*JOB:*
An exact copy of the lines from the top of the data through the line with "X397500Y166690D03*" is what you should give, with no pictures in it.

*PROVIDED RECORDS:*
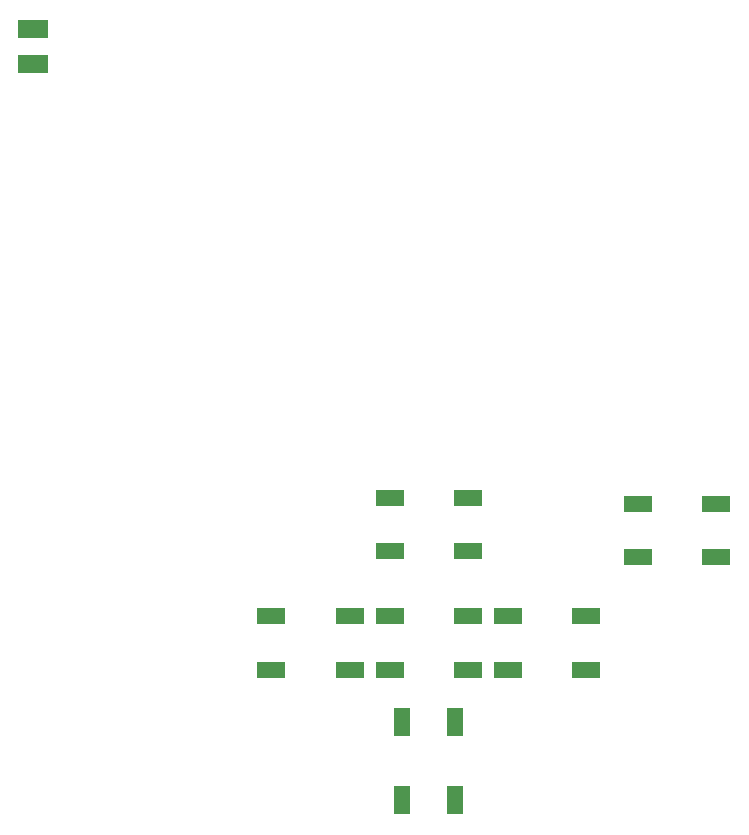
<source format=gbr>
G04 EAGLE Gerber RS-274X export*
G75*
%MOMM*%
%FSLAX34Y34*%
%LPD*%
%INSolderpaste Bottom*%
%IPPOS*%
%AMOC8*
5,1,8,0,0,1.08239X$1,22.5*%
G01*
%ADD10R,2.489200X1.397000*%
%ADD11R,1.397000X2.489200*%
%ADD12R,2.600000X1.500000*%


D10*
X341690Y322500D03*
X408310Y322500D03*
X408310Y277500D03*
X341690Y277500D03*
X408310Y377500D03*
X341690Y377500D03*
X341690Y422500D03*
X408310Y422500D03*
D11*
X397500Y233310D03*
X397500Y166690D03*
X352500Y166690D03*
X352500Y233310D03*
D10*
X441690Y322500D03*
X508310Y322500D03*
X508310Y277500D03*
X441690Y277500D03*
X241690Y322500D03*
X308310Y322500D03*
X308310Y277500D03*
X241690Y277500D03*
X618310Y372500D03*
X551690Y372500D03*
X551690Y417500D03*
X618310Y417500D03*
D12*
X40000Y820000D03*
X40000Y790000D03*
M02*

</source>
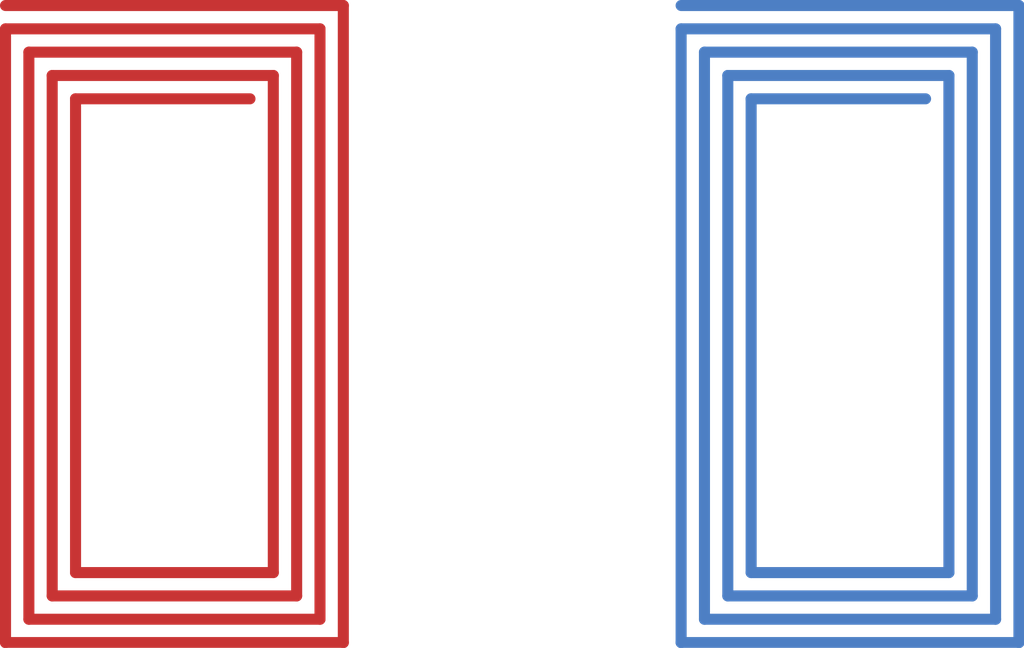
<source format=kicad_pcb>

(kicad_pcb
	(version 20241229)
	(generator "pcbnew")
	(generator_version "9.0")
	(general
		(thickness 1.6)
		(legacy_teardrops no)
	)
	(paper "A4")
	(layers
		(0 "F.Cu" signal)
		(4 "In1.Cu" signal)
		(6 "In2.Cu" signal)
		(2 "B.Cu" signal)
		(9 "F.Adhes" user "F.Adhesive")
		(11 "B.Adhes" user "B.Adhesive")
		(13 "F.Paste" user)
		(15 "B.Paste" user)
		(5 "F.SilkS" user "F.Silkscreen")
		(7 "B.SilkS" user "B.Silkscreen")
		(1 "F.Mask" user)
		(3 "B.Mask" user)
		(17 "Dwgs.User" user "User.Drawings")
		(19 "Cmts.User" user "User.Comments")
		(21 "Eco1.User" user "User.Eco1")
		(23 "Eco2.User" user "User.Eco2")
		(25 "Edge.Cuts" user)
		(27 "Margin" user)
		(31 "F.CrtYd" user "F.Courtyard")
		(29 "B.CrtYd" user "B.Courtyard")
		(35 "F.Fab" user)
		(33 "B.Fab" user)
		(39 "User.1" user)
		(41 "User.2" user)
		(43 "User.3" user)
		(45 "User.4" user)
	)
	(setup
		(stackup
			(layer "F.SilkS"
				(type "Top Silk Screen")
			)
			(layer "F.Paste"
				(type "Top Solder Paste")
			)
			(layer "F.Mask"
				(type "Top Solder Mask")
				(thickness 0.01)
			)
			(layer "F.Cu"
				(type "copper")
				(thickness 0.035)
			)
			(layer "dielectric 1"
				(type "prepreg")
				(thickness 0.1)
				(material "FR4")
				(epsilon_r 4.5)
				(loss_tangent 0.02)
			)
			(layer "In1.Cu"
				(type "copper")
				(thickness 0.035)
			)
			(layer "dielectric 2"
				(type "core")
				(thickness 1.24)
				(material "FR4")
				(epsilon_r 4.5)
				(loss_tangent 0.02)
			)
			(layer "In2.Cu"
				(type "copper")
				(thickness 0.035)
			)
			(layer "dielectric 3"
				(type "prepreg")
				(thickness 0.1)
				(material "FR4")
				(epsilon_r 4.5)
				(loss_tangent 0.02)
			)
			(layer "B.Cu"
				(type "copper")
				(thickness 0.035)
			)
			(layer "B.Mask"
				(type "Bottom Solder Mask")
				(thickness 0.01)
			)
			(layer "B.Paste"
				(type "Bottom Solder Paste")
			)
			(layer "B.SilkS"
				(type "Bottom Silk Screen")
			)
			(copper_finish "None")
			(dielectric_constraints no)
		)
        )








	(gr_line
		(start 4.025 1.525)
		(end 17.775 1.525)
		(stroke
			(width 0.4500000000000002)
			(type default)
		)
		(layer "F.Cu")
	)

	(gr_line
		(start 17.775 1.525)
		(end 17.775 27.475)
		(stroke
			(width 0.4500000000000002)
			(type default)
		)
		(layer "F.Cu")
	)

	(gr_line
		(start 17.775 27.475)
		(end 4.025 27.475)
		(stroke
			(width 0.4500000000000002)
			(type default)
		)
		(layer "F.Cu")
	)

	(gr_line
		(start 4.025 27.475)
		(end 4.025 2.475)
		(stroke
			(width 0.4500000000000002)
			(type default)
		)
		(layer "F.Cu")
	)

	(gr_line
		(start 4.025 2.475)
		(end 16.825 2.475)
		(stroke
			(width 0.4500000000000002)
			(type default)
		)
		(layer "F.Cu")
	)

	(gr_line
		(start 16.825 2.475)
		(end 16.825 26.525)
		(stroke
			(width 0.4500000000000002)
			(type default)
		)
		(layer "F.Cu")
	)

	(gr_line
		(start 16.825 26.525)
		(end 4.975 26.525)
		(stroke
			(width 0.4500000000000002)
			(type default)
		)
		(layer "F.Cu")
	)

	(gr_line
		(start 4.975 26.525)
		(end 4.975 3.425)
		(stroke
			(width 0.4500000000000002)
			(type default)
		)
		(layer "F.Cu")
	)

	(gr_line
		(start 4.975 3.425)
		(end 15.875 3.425)
		(stroke
			(width 0.4500000000000002)
			(type default)
		)
		(layer "F.Cu")
	)

	(gr_line
		(start 15.875 3.425)
		(end 15.875 25.575)
		(stroke
			(width 0.4500000000000002)
			(type default)
		)
		(layer "F.Cu")
	)

	(gr_line
		(start 15.875 25.575)
		(end 5.925 25.575)
		(stroke
			(width 0.4500000000000002)
			(type default)
		)
		(layer "F.Cu")
	)

	(gr_line
		(start 5.925 25.575)
		(end 5.925 4.375)
		(stroke
			(width 0.4500000000000002)
			(type default)
		)
		(layer "F.Cu")
	)

	(gr_line
		(start 5.925 4.375)
		(end 14.925 4.375)
		(stroke
			(width 0.4500000000000002)
			(type default)
		)
		(layer "F.Cu")
	)

	(gr_line
		(start 14.925 4.375)
		(end 14.925 24.625)
		(stroke
			(width 0.4500000000000002)
			(type default)
		)
		(layer "F.Cu")
	)

	(gr_line
		(start 14.925 24.625)
		(end 6.875 24.625)
		(stroke
			(width 0.4500000000000002)
			(type default)
		)
		(layer "F.Cu")
	)

	(gr_line
		(start 6.875 24.625)
		(end 6.875 5.325)
		(stroke
			(width 0.4500000000000002)
			(type default)
		)
		(layer "F.Cu")
	)

	(gr_line
		(start 6.875 5.325)
		(end 13.975 5.325)
		(stroke
			(width 0.4500000000000002)
			(type default)
		)
		(layer "F.Cu")
	)


	(gr_line
		(start 31.525 1.525)
		(end 45.275 1.525)
		(stroke
			(width 0.4500000000000002)
			(type default)
		)
		(layer "B.Cu")
	)

	(gr_line
		(start 45.275 1.525)
		(end 45.275 27.475)
		(stroke
			(width 0.4500000000000002)
			(type default)
		)
		(layer "B.Cu")
	)

	(gr_line
		(start 45.275 27.475)
		(end 31.525 27.475)
		(stroke
			(width 0.4500000000000002)
			(type default)
		)
		(layer "B.Cu")
	)

	(gr_line
		(start 31.525 27.475)
		(end 31.525 2.475)
		(stroke
			(width 0.4500000000000002)
			(type default)
		)
		(layer "B.Cu")
	)

	(gr_line
		(start 31.525 2.475)
		(end 44.325 2.475)
		(stroke
			(width 0.4500000000000002)
			(type default)
		)
		(layer "B.Cu")
	)

	(gr_line
		(start 44.325 2.475)
		(end 44.325 26.525)
		(stroke
			(width 0.4500000000000002)
			(type default)
		)
		(layer "B.Cu")
	)

	(gr_line
		(start 44.325 26.525)
		(end 32.475 26.525)
		(stroke
			(width 0.4500000000000002)
			(type default)
		)
		(layer "B.Cu")
	)

	(gr_line
		(start 32.475 26.525)
		(end 32.475 3.425)
		(stroke
			(width 0.4500000000000002)
			(type default)
		)
		(layer "B.Cu")
	)

	(gr_line
		(start 32.475 3.425)
		(end 43.375 3.425)
		(stroke
			(width 0.4500000000000002)
			(type default)
		)
		(layer "B.Cu")
	)

	(gr_line
		(start 43.375 3.425)
		(end 43.375 25.575)
		(stroke
			(width 0.4500000000000002)
			(type default)
		)
		(layer "B.Cu")
	)

	(gr_line
		(start 43.375 25.575)
		(end 33.425 25.575)
		(stroke
			(width 0.4500000000000002)
			(type default)
		)
		(layer "B.Cu")
	)

	(gr_line
		(start 33.425 25.575)
		(end 33.425 4.375)
		(stroke
			(width 0.4500000000000002)
			(type default)
		)
		(layer "B.Cu")
	)

	(gr_line
		(start 33.425 4.375)
		(end 42.425 4.375)
		(stroke
			(width 0.4500000000000002)
			(type default)
		)
		(layer "B.Cu")
	)

	(gr_line
		(start 42.425 4.375)
		(end 42.425 24.625)
		(stroke
			(width 0.4500000000000002)
			(type default)
		)
		(layer "B.Cu")
	)

	(gr_line
		(start 42.425 24.625)
		(end 34.375 24.625)
		(stroke
			(width 0.4500000000000002)
			(type default)
		)
		(layer "B.Cu")
	)

	(gr_line
		(start 34.375 24.625)
		(end 34.375 5.325)
		(stroke
			(width 0.4500000000000002)
			(type default)
		)
		(layer "B.Cu")
	)

	(gr_line
		(start 34.375 5.325)
		(end 41.475 5.325)
		(stroke
			(width 0.4500000000000002)
			(type default)
		)
		(layer "B.Cu")
	)

)
</source>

*REPLY:*
<source format=gbr>
G04 EAGLE Gerber RS-274X export*
G75*
%MOMM*%
%FSLAX34Y34*%
%LPD*%
%INSolderpaste Bottom*%
%IPPOS*%
%AMOC8*
5,1,8,0,0,1.08239X$1,22.5*%
G01*
%ADD10R,2.489200X1.397000*%
%ADD11R,1.397000X2.489200*%
%ADD12R,2.600000X1.500000*%


D10*
X341690Y322500D03*
X408310Y322500D03*
X408310Y277500D03*
X341690Y277500D03*
X408310Y377500D03*
X341690Y377500D03*
X341690Y422500D03*
X408310Y422500D03*
D11*
X397500Y233310D03*
X397500Y166690D03*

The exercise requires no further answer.